- The US stock market plunged as much as 7% immediately after regular trading began on Monday, prompting the first halt since the depths of the financial crisis in December 2008.
- The losses came amid a raging global oil-price war and continued fallout from the coronavirus outbreak.
- All three major US indexes tanked as investors mulled the oil-markets chaos between Saudi Arabia and Russia.
- The rising death toll from the virus in the US prompted new fears of an economic slowdown. The virus has killed 21 people and infected more than 500 people throughout the US.

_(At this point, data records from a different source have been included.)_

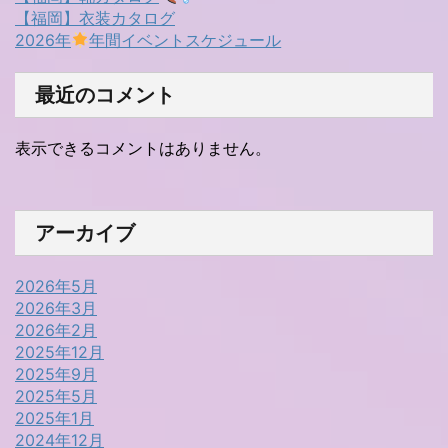
【福岡】衣装カタログ
2026年
年間イベントスケジュール
最近のコメント
表示できるコメントはありません。
アーカイブ
2026年5月
2026年3月
2026年2月
2025年12月
2025年9月
2025年5月
2025年1月
2024年12月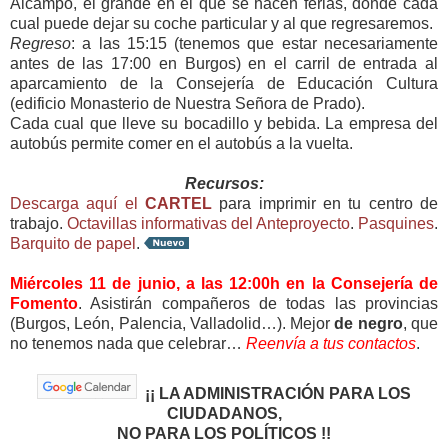
Alcampo, el grande en el que se hacen ferias, donde cada
cual puede dejar su coche particular y al que regresaremos.
Regreso
: a las 15:15 (tenemos que estar necesariamente
antes de las 17:00 en Burgos) en el carril de entrada al
aparcamiento de la Consejería de Educación Cultura
(edificio Monasterio de Nuestra Señora de Prado).
Cada cual que lleve su bocadillo y bebida. La empresa del
autobús permite comer en el autobús a la vuelta.
Recursos:
Descarga aquí el
CARTEL
para imprimir en tu centro de
trabajo.
Octavillas informativas del Anteproyecto
.
Pasquines
.
Barquito de papel
.
Miércoles 11 de junio, a las 12:00h en la Consejería de
Fomento
. Asistirán compañeros de todas las provincias
(Burgos, León, Palencia, Valladolid…). Mejor
de negro
, que
no tenemos nada que celebrar…
Reenvía a tus contactos
.
¡¡ LA ADMINISTRACIÓN PARA LOS
CIUDADANOS,
NO PARA LOS POLÍTICOS !!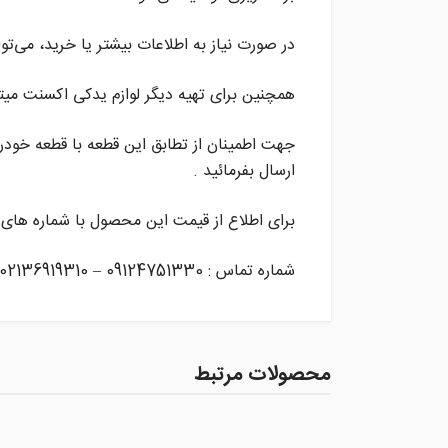
در صورت نیاز به اطلاعات بیشتر یا خرید، می‌توا
همچنین برای تهیه دیگر لوازم یدکی اکسنت میت
جهت اطمینان از تطابق این قطعه با قطعه خودر
ارسال بفرمائید .
برای اطلاع از قیمت این محصول با شماره های 
شماره تماس : 09124751330 – 02136919310
محصولات مرتبط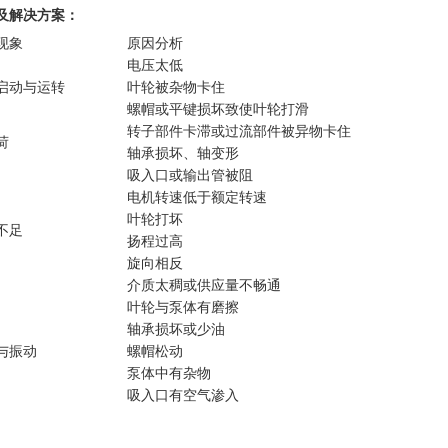
及解决方案：
现象
原因分析
电压太低
启动与运转
叶轮被杂物卡住
螺帽或平键损坏致使叶轮打滑
转子部件卡滞或过流部件被异物卡住
荷
轴承损坏、轴变形
吸入口或输出管被阻
电机转速低于额定转速
叶轮打坏
不足
扬程过高
旋向相反
介质太稠或供应量不畅通
叶轮与泵体有磨擦
轴承损坏或少油
与振动
螺帽松动
泵体中有杂物
吸入口有空气渗入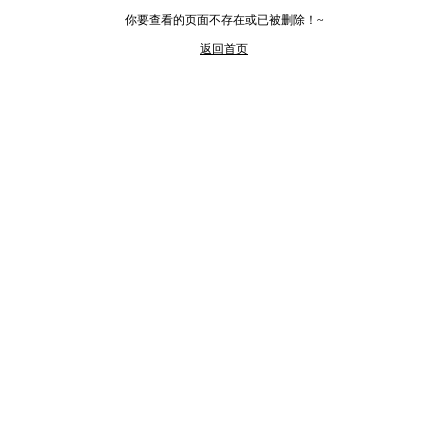
你要查看的页面不存在或已被删除！~
返回首页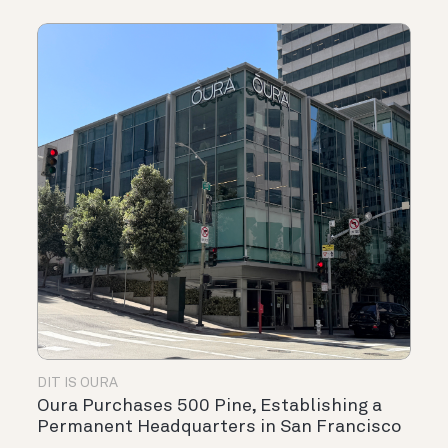
DIT IS OURA
Oura Purchases 500 Pine, Establishing a
Permanent Headquarters in San Francisco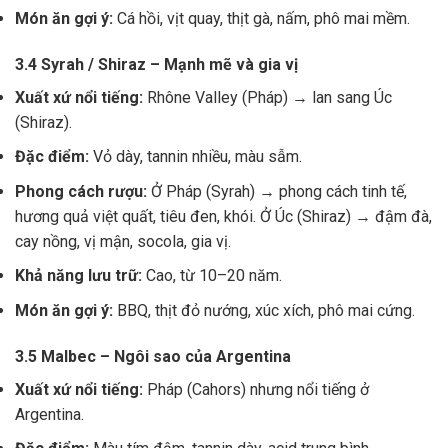
Món ăn gợi ý:
Cá hồi, vịt quay, thịt gà, nấm, phô mai mềm.
3.4 Syrah / Shiraz – Mạnh mẽ và gia vị
Xuất xứ nổi tiếng:
Rhône Valley (Pháp) → lan sang Úc
(Shiraz).
Đặc điểm:
Vỏ dày, tannin nhiều, màu sẫm.
Phong cách rượu:
Ở Pháp (Syrah) → phong cách tinh tế,
hương quả việt quất, tiêu đen, khói. Ở Úc (Shiraz) → đậm đà,
cay nồng, vị mận, socola, gia vị.
Khả năng lưu trữ:
Cao, từ 10–20 năm.
Món ăn gợi ý:
BBQ, thịt đỏ nướng, xúc xích, phô mai cứng.
3.5 Malbec – Ngôi sao của Argentina
Xuất xứ nổi tiếng:
Pháp (Cahors) nhưng nổi tiếng ở
Argentina.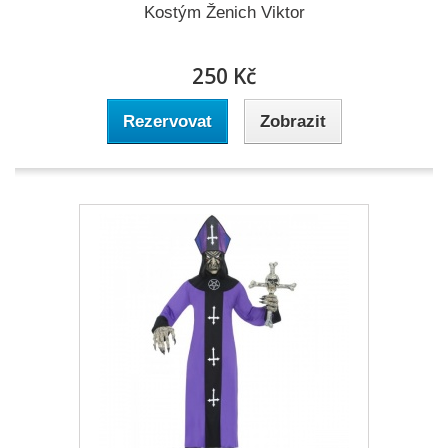
Kostým Ženich Viktor
250 Kč
Rezervovat
Zobrazit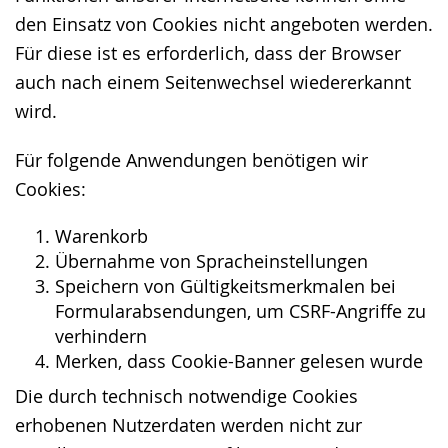
den Einsatz von Cookies nicht angeboten werden.
Für diese ist es erforderlich, dass der Browser
auch nach einem Seitenwechsel wiedererkannt
wird.
Für folgende Anwendungen benötigen wir
Cookies:
Warenkorb
Übernahme von Spracheinstellungen
Speichern von Gültigkeitsmerkmalen bei
Formularabsendungen, um CSRF-Angriffe zu
verhindern
Merken, dass Cookie-Banner gelesen wurde
Die durch technisch notwendige Cookies
erhobenen Nutzerdaten werden nicht zur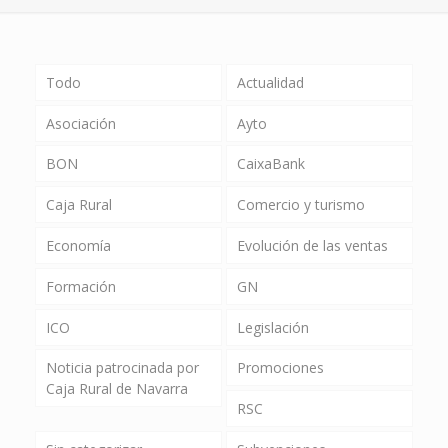
Todo
Actualidad
Asociación
Ayto
BON
CaixaBank
Caja Rural
Comercio y turismo
Economía
Evolución de las ventas
Formación
GN
ICO
Legislación
Noticia patrocinada por
Promociones
Caja Rural de Navarra
RSC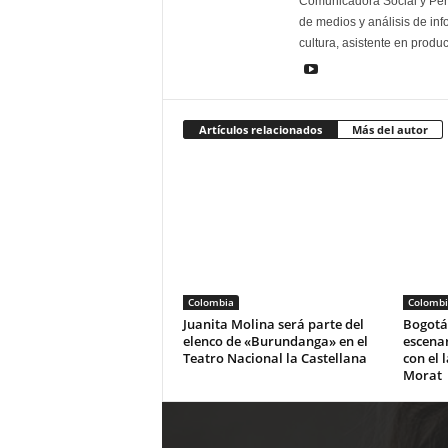
Comunicadora Social y Peri
de medios y análisis de inf
cultura, asistente en produ
Artículos relacionados
Más del autor
Colombia
Colombi
Juanita Molina será parte del
Bogotá 
elenco de «Burundanga» en el
escena
Teatro Nacional la Castellana
con el 
Morat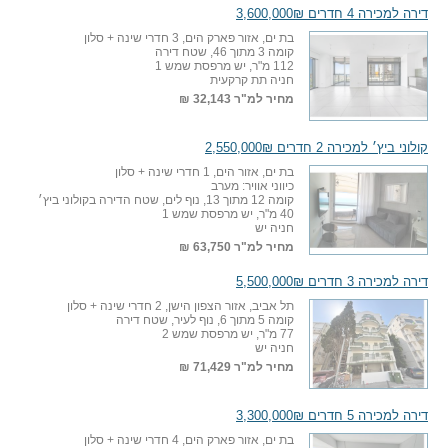
דירה למכירה 4 חדרים 3,600,000₪
בת ים, אזור פארק הים, 3 חדרי שינה + סלון
קומה 3 מתוך 46, שטח דירה
112 מ"ר, יש מרפסת שמש 1
חניה תת קרקעית
מחיר למ"ר
32,143 ₪
קולוני ביץ׳ למכירה 2 חדרים 2,550,000₪
בת ים, אזור הים, 1 חדרי שינה + סלון
כיווני אוויר: מערב
קומה 12 מתוך 13, נוף לים, שטח הדירה בקולוני ביץ׳
40 מ"ר, יש מרפסת שמש 1
חניה יש
מחיר למ"ר
63,750 ₪
דירה למכירה 3 חדרים 5,500,000₪
תל אביב, אזור הצפון הישן, 2 חדרי שינה + סלון
קומה 5 מתוך 6, נוף לעיר, שטח דירה
77 מ"ר, יש מרפסת שמש 2
חניה יש
מחיר למ"ר
71,429 ₪
דירה למכירה 5 חדרים 3,300,000₪
בת ים, אזור פארק הים, 4 חדרי שינה + סלון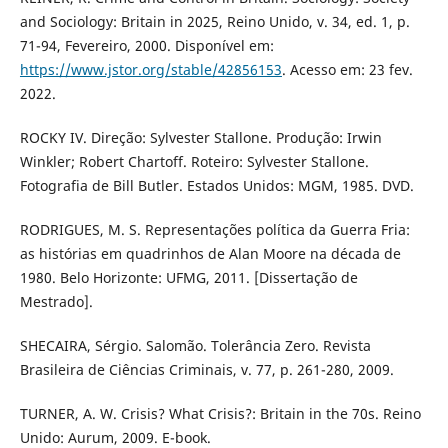
and Sociology: Britain in 2025, Reino Unido, v. 34, ed. 1, p.
71-94, Fevereiro, 2000. Disponível em:
https://www.jstor.org/stable/42856153
. Acesso em: 23 fev.
2022.
ROCKY IV. Direção: Sylvester Stallone. Produção: Irwin
Winkler; Robert Chartoff. Roteiro: Sylvester Stallone.
Fotografia de Bill Butler. Estados Unidos: MGM, 1985. DVD.
RODRIGUES, M. S. Representações política da Guerra Fria:
as histórias em quadrinhos de Alan Moore na década de
1980. Belo Horizonte: UFMG, 2011. [Dissertação de
Mestrado].
SHECAIRA, Sérgio. Salomão. Tolerância Zero. Revista
Brasileira de Ciências Criminais, v. 77, p. 261-280, 2009.
TURNER, A. W. Crisis? What Crisis?: Britain in the 70s. Reino
Unido: Aurum, 2009. E-book.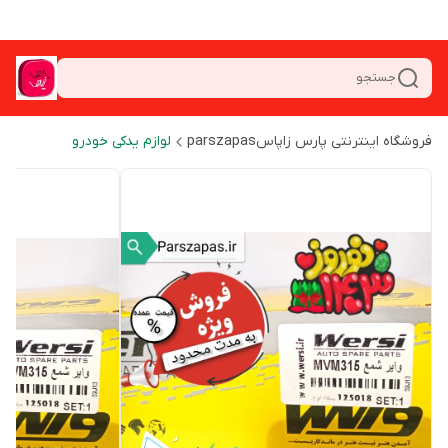
جستجو
فروشگاه اینترنتی پارس زاپاسparszapas
لوازم یدکی خودرو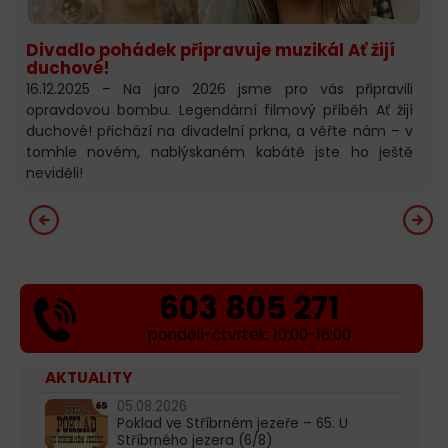
Divadlo pohádek připravuje muzikál Ať žijí
duchové!
16.12.2025 – Na jaro 2026 jsme pro vás připravili
opravdovou bombu. Legendární filmový příběh Ať žijí
duchové! přichází na divadelní prkna, a věřte nám – v
tomhle novém, nablýskaném kabátě jste ho ještě
neviděli!
603 805 271
pondělí-čtvrtek: 10:00-16:00
AKTUALITY
05.08.2026
Poklad ve Stříbrném jezeře – 65. U
Stříbrného jezera (6/8)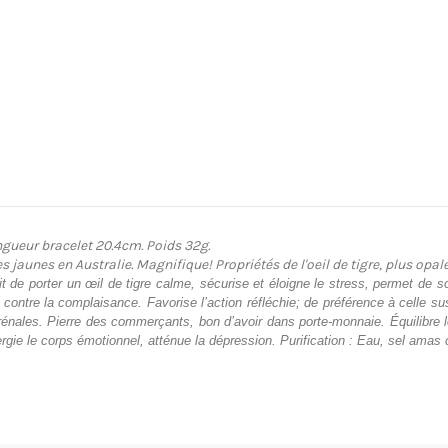
ngueur bracelet 20.4cm. Poids 32g.
s jaunes en Australie. Magnifique! Propriétés de l'oeil de tigre, plus opale
 de porter un œil de tigre calme, sécurise et éloigne le stress, permet de so
 contre la complaisance. Favorise l’action réfléchie; de préférence à celle 
nales. Pierre des commerçants, bon d’avoir dans porte-monnaie. Équilibre les
nergie le corps émotionnel, atténue la dépression. Purification : Eau, sel amas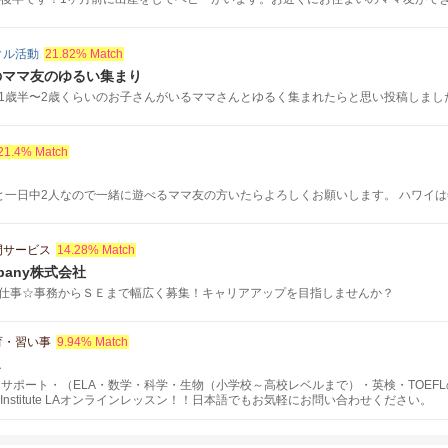
クル活動
21.82% Match
のママ友のゆるい集まり
歳半〜2歳くらいのお子さんがいるママさんとゆるく集まれたらと思い投稿しました😊
21.4% Match
と一日中2人なので一緒に遊べるママ友の方いたらよろしくお願いします。 ハワイは年.
門サービス
14.28% Match
mpany株式会社
仕事☆事務からＳＥまで幅広く募集！キャリアアップを目指しませんか？
育・習い事
9.94% Match
A
題サポート・（ELA・数学・科学・生物（小学校～高校レベルまで）・英検・TOEF
 Institute LAオンラインレッスン！！日本語でもお気軽にお問い合わせください。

- Watch major indexes update here.
Stocks plummeted 7% at Monday’s market open, prompting the first marketwide trading halt since the depths of the financial crisis in December 2008. The losses came as an oil-price war and the escalating coronavirus outbreak hammered risk assets from all sides.
The three major US indexes declined as equities investors digested the weekend’s oil-market news. The commodity tanked the most since 1991 on Monday morning after Saudi Arabia’s surprise price cuts kicked off a production war with Russia. The move followed Russia’s refusal on Friday to curb oil production to prop up the coronavirus-rattled market.
Concerns about the coronavirus outbreak continued to weigh on investors as cases increased in New York, California, and Florida, among other states, to more than 500 people. The US death toll stood at 21 people, and the recent surge in confirmed cases could stifle economic activity by weakening consumer spending behavior.
The coronavirus has so far killed more than 3,800 people and infected more than 110,000 people.
Here’s where major US indexes stood as of 9:50 a.m. ET:
- S&P 500: 2,755.16, down 7.3%
- Dow Jones industrial average: 23,836.69, down 7.8% (2,028.09 points)
- Nasdaq composite: 7,969.13, down 7.1%
The negative open extended the stock-market sell-off into its third week. Equities tanked for seven days in a row to close out February as fears about the coronavirus outbreak’s economic toll caught up with stocks’ lofty valuations. Risk assets recovered in March’s first trading session before intense price swings saw the market close Friday having erased nearly all month-to-date gains.
Central banks around the world have issued emergency stimulus to counteract an economic hit caused by the outbreak.